(Bloomberg) -- Electric air taxi maker Lilium is counting on a lifeline of hundreds of millions of euros from the French and German governments in the next few months as it works to take its first model through certification and into commercial service. 

The company says it could receive €100 million ($109 million) from Germany, and as much as €250 million from France, depending on the size of the investment the firm will make in manufacturing in the country, Chief Executive Officer Klaus Roewe said. 

“We have a financing need and we are basically looking until first flight,” Roewe said in an interview in Riyadh. Roewe said the German government wants to help the company “because this is a new industry we believe in.” 

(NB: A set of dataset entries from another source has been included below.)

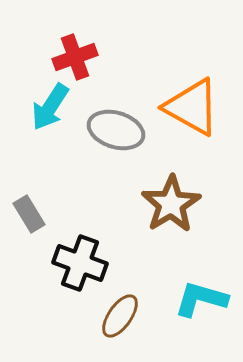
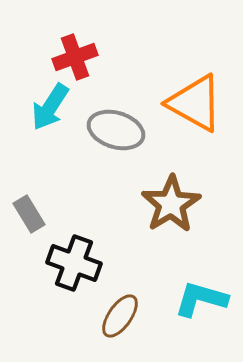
orange triangle: moved 3 px right, 4 px up
black cross: moved 6 px left
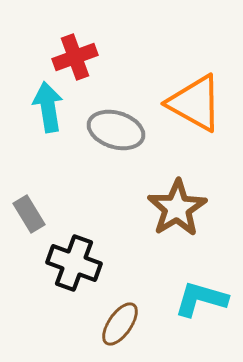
cyan arrow: moved 2 px left; rotated 138 degrees clockwise
brown star: moved 6 px right, 4 px down
brown ellipse: moved 8 px down
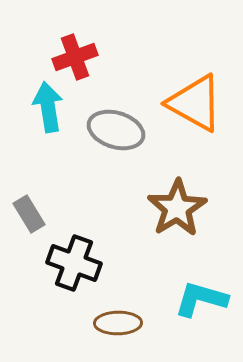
brown ellipse: moved 2 px left, 1 px up; rotated 54 degrees clockwise
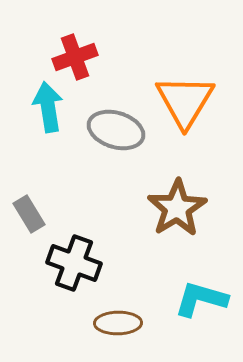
orange triangle: moved 10 px left, 2 px up; rotated 32 degrees clockwise
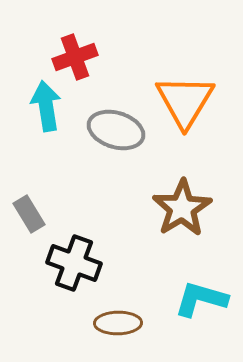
cyan arrow: moved 2 px left, 1 px up
brown star: moved 5 px right
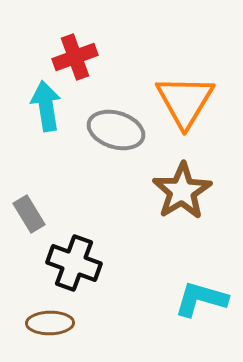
brown star: moved 17 px up
brown ellipse: moved 68 px left
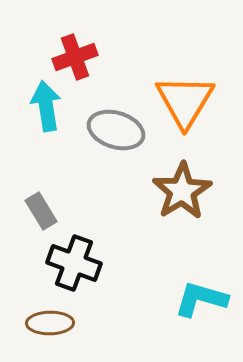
gray rectangle: moved 12 px right, 3 px up
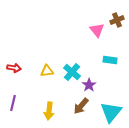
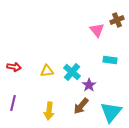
red arrow: moved 1 px up
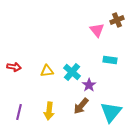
purple line: moved 6 px right, 9 px down
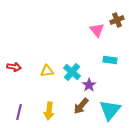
cyan triangle: moved 1 px left, 2 px up
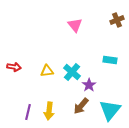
pink triangle: moved 22 px left, 5 px up
purple line: moved 9 px right
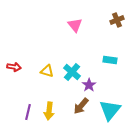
yellow triangle: rotated 24 degrees clockwise
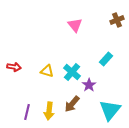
cyan rectangle: moved 4 px left, 1 px up; rotated 56 degrees counterclockwise
brown arrow: moved 9 px left, 2 px up
purple line: moved 1 px left
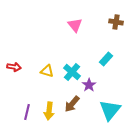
brown cross: moved 1 px left, 2 px down; rotated 32 degrees clockwise
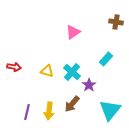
pink triangle: moved 2 px left, 7 px down; rotated 35 degrees clockwise
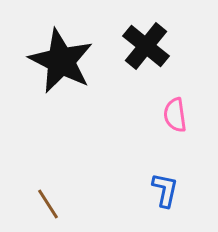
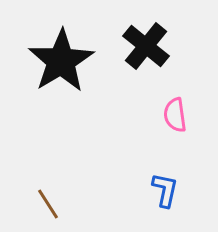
black star: rotated 14 degrees clockwise
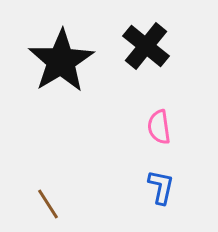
pink semicircle: moved 16 px left, 12 px down
blue L-shape: moved 4 px left, 3 px up
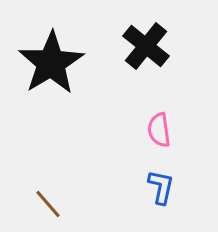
black star: moved 10 px left, 2 px down
pink semicircle: moved 3 px down
brown line: rotated 8 degrees counterclockwise
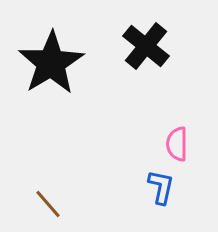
pink semicircle: moved 18 px right, 14 px down; rotated 8 degrees clockwise
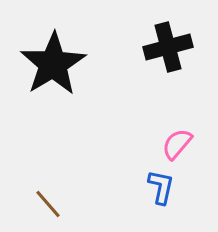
black cross: moved 22 px right, 1 px down; rotated 36 degrees clockwise
black star: moved 2 px right, 1 px down
pink semicircle: rotated 40 degrees clockwise
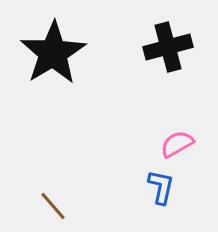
black star: moved 11 px up
pink semicircle: rotated 20 degrees clockwise
brown line: moved 5 px right, 2 px down
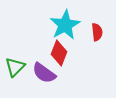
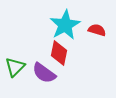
red semicircle: moved 2 px up; rotated 66 degrees counterclockwise
red diamond: rotated 10 degrees counterclockwise
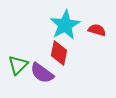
green triangle: moved 3 px right, 2 px up
purple semicircle: moved 2 px left
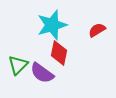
cyan star: moved 13 px left; rotated 12 degrees clockwise
red semicircle: rotated 48 degrees counterclockwise
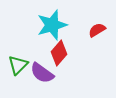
red diamond: rotated 30 degrees clockwise
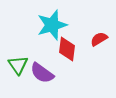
red semicircle: moved 2 px right, 9 px down
red diamond: moved 8 px right, 4 px up; rotated 35 degrees counterclockwise
green triangle: rotated 20 degrees counterclockwise
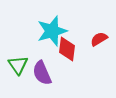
cyan star: moved 6 px down
purple semicircle: rotated 30 degrees clockwise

Lilium is one of several air taxi startups that surged in popularity during the pandemic-era SPAC boom, driven by the promise that they could bootstrap a new form of environmentally friendly, electric-powered commercial flight. With funding drying up and facing expensive certification processes, those startups are now desperately courting fresh investment. 

Earlier this month, Lilium entered a so-called standby equity purchase agreement with investment fund Yorkville Advisors, a step that the CEO said will offer the company a bridge till it secures government loans. 

Even if the company is able to land these loans, it would still need additional investment, and is in “intense talks” with longstanding investors and new partners to secure funding as it tries to avoid drawing on the Yorkville agreement.  

Lilium has started assembly of its second electric jet at a facility near Munich and aims to conduct the first piloted test flights later this year. Unlike some other electric vertical takeoff and landing, or eVTOL, companies whose aircraft resemble large propeller-powered drones, Lilium’s design features two sets of wings that house electrically powered jets and a cabin with capacity for six passenger seats.

The German firm says it is still set to start commercial operations in mid 2026, even as US rivals Joby Aviation Inc. and Archer Aviation Inc. say they will be certified by the end of 2025 by the Federal Aviation Administration. Joby and Archer are also working with the UAE’s civil aviation authority to license their craft in the country.